*** Block opens ***
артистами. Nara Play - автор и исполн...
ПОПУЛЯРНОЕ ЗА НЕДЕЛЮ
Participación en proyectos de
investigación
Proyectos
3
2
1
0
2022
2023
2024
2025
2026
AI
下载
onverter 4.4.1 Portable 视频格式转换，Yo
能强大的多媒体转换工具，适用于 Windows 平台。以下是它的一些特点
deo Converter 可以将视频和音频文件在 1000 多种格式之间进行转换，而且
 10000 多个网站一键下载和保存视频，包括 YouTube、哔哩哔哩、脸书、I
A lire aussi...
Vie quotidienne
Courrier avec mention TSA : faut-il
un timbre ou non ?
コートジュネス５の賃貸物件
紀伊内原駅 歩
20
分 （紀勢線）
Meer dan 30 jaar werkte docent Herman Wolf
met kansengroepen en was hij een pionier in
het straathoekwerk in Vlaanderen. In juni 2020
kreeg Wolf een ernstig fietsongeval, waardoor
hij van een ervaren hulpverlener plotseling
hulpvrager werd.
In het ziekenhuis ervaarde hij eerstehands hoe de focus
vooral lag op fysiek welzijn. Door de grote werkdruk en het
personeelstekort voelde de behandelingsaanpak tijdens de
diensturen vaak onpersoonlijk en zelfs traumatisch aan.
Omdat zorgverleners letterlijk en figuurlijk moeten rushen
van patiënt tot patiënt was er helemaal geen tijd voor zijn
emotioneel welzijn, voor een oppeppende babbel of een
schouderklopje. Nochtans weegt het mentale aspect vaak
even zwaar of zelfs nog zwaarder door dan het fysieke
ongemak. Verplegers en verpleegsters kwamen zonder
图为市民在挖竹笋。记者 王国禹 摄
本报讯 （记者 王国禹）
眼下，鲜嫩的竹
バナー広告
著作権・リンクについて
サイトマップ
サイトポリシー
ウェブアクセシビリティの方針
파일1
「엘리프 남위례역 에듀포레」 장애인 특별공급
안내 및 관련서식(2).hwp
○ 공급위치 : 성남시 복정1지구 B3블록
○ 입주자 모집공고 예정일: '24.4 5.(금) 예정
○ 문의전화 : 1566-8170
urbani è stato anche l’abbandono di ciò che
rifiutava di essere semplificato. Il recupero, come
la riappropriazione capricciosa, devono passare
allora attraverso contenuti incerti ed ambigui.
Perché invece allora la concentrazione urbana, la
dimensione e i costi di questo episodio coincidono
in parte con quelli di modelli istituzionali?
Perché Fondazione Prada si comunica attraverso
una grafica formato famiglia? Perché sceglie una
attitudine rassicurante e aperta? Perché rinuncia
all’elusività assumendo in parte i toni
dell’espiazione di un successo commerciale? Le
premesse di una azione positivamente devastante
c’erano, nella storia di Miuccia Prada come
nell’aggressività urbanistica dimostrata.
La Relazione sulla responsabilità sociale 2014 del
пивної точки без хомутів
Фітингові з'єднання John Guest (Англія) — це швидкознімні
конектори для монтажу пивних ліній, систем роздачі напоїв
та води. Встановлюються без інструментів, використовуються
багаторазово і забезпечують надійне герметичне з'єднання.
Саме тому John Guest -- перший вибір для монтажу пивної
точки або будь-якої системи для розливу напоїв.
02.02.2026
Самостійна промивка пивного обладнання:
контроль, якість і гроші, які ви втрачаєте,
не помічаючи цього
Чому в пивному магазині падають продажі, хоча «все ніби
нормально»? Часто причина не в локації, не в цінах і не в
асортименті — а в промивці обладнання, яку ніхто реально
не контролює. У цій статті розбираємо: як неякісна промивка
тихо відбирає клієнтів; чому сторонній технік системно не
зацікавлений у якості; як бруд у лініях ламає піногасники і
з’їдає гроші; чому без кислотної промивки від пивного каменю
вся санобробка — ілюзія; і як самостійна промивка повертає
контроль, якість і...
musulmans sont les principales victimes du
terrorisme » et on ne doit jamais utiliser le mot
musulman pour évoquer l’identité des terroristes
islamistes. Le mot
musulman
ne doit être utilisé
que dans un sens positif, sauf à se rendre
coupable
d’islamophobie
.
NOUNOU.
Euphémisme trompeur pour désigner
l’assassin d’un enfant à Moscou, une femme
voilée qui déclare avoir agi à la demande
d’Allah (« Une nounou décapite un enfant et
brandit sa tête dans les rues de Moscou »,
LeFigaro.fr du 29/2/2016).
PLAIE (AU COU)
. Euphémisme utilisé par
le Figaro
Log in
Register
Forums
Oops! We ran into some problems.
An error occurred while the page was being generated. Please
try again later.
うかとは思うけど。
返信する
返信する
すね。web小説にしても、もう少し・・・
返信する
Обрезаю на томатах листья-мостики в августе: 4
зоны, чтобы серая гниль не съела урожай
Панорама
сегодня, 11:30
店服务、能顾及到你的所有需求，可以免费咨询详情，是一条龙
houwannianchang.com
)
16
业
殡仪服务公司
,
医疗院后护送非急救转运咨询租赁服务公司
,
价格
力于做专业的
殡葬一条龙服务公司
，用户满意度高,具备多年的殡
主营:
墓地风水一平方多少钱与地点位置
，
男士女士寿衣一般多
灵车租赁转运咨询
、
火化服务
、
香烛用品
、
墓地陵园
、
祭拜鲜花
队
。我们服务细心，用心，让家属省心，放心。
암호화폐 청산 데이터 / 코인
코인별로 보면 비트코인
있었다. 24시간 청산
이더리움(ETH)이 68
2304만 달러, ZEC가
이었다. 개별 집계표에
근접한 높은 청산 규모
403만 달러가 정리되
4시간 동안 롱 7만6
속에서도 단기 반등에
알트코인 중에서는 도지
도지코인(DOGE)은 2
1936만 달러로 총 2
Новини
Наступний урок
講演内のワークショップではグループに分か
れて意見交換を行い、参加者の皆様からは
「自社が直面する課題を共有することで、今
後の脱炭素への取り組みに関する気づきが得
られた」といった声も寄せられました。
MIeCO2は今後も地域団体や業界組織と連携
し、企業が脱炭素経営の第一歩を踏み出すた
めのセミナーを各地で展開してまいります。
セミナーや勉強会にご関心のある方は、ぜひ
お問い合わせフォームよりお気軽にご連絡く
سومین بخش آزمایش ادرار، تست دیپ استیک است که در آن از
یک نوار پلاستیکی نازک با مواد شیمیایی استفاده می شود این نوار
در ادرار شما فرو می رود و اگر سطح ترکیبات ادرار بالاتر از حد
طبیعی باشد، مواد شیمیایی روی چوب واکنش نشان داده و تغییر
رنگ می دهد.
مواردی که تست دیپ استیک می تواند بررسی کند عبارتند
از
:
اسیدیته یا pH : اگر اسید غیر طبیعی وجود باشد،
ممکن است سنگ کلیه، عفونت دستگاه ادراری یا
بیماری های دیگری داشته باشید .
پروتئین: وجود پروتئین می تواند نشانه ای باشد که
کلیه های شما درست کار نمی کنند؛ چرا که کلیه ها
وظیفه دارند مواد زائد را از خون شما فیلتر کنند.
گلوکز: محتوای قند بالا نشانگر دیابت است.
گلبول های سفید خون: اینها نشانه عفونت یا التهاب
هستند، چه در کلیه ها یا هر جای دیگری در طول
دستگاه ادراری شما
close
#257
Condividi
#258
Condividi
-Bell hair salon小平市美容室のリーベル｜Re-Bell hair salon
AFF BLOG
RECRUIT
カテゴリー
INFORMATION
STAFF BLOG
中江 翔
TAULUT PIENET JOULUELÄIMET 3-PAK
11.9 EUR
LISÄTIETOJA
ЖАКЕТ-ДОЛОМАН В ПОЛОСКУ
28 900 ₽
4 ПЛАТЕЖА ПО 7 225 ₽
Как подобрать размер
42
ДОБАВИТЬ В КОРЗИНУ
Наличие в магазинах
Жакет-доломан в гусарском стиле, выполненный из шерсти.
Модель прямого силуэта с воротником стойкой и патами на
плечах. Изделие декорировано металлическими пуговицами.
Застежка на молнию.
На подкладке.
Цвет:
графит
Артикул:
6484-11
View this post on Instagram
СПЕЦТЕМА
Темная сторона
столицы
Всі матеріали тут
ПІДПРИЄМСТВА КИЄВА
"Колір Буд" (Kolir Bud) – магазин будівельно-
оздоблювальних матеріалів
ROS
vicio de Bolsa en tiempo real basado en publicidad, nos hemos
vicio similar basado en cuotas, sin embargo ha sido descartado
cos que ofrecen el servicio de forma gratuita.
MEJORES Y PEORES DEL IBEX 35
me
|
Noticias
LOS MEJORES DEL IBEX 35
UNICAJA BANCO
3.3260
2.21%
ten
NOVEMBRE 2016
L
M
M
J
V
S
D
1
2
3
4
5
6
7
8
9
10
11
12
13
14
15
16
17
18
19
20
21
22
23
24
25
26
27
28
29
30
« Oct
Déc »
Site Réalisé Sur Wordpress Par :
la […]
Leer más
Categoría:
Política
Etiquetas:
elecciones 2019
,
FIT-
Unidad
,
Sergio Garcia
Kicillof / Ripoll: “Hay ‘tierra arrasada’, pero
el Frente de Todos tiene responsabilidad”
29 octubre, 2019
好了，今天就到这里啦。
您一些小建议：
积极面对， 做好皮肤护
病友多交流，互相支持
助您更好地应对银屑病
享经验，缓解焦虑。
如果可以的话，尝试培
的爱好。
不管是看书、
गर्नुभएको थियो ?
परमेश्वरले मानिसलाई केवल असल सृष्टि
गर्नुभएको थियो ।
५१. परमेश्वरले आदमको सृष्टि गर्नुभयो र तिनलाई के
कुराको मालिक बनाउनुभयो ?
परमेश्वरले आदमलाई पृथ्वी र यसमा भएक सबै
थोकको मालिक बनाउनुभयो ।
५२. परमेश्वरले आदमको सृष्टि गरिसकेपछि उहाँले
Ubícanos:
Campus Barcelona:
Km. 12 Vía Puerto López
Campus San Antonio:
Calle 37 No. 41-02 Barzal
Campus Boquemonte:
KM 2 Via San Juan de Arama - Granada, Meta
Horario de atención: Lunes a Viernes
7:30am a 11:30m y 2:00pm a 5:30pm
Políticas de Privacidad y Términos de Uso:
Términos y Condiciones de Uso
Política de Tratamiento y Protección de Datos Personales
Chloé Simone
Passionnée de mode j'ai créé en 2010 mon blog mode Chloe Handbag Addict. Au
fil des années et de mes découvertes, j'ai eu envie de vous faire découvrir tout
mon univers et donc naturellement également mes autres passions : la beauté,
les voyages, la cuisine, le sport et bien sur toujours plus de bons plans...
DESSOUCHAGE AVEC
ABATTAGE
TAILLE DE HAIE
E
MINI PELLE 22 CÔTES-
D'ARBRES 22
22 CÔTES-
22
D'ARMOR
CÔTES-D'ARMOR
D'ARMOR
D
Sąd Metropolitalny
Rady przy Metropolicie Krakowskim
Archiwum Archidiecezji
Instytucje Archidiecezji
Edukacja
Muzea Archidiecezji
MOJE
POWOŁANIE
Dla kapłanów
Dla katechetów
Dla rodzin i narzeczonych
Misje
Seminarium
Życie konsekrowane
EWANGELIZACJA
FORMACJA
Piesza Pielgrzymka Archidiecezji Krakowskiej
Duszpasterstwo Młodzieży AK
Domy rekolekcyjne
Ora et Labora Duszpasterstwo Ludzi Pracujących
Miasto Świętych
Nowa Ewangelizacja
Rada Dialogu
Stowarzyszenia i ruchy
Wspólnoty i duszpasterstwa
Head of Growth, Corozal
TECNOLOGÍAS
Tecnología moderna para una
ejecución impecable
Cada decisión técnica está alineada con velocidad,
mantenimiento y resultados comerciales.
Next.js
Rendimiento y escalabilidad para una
*** Block closes ***
__THE PROBLEM__. Read the entries and show each line that mentions "Euphémisme".

__ANSWER SPACE__.
Euphémisme trompeur pour désigner
. Euphémisme utilisé par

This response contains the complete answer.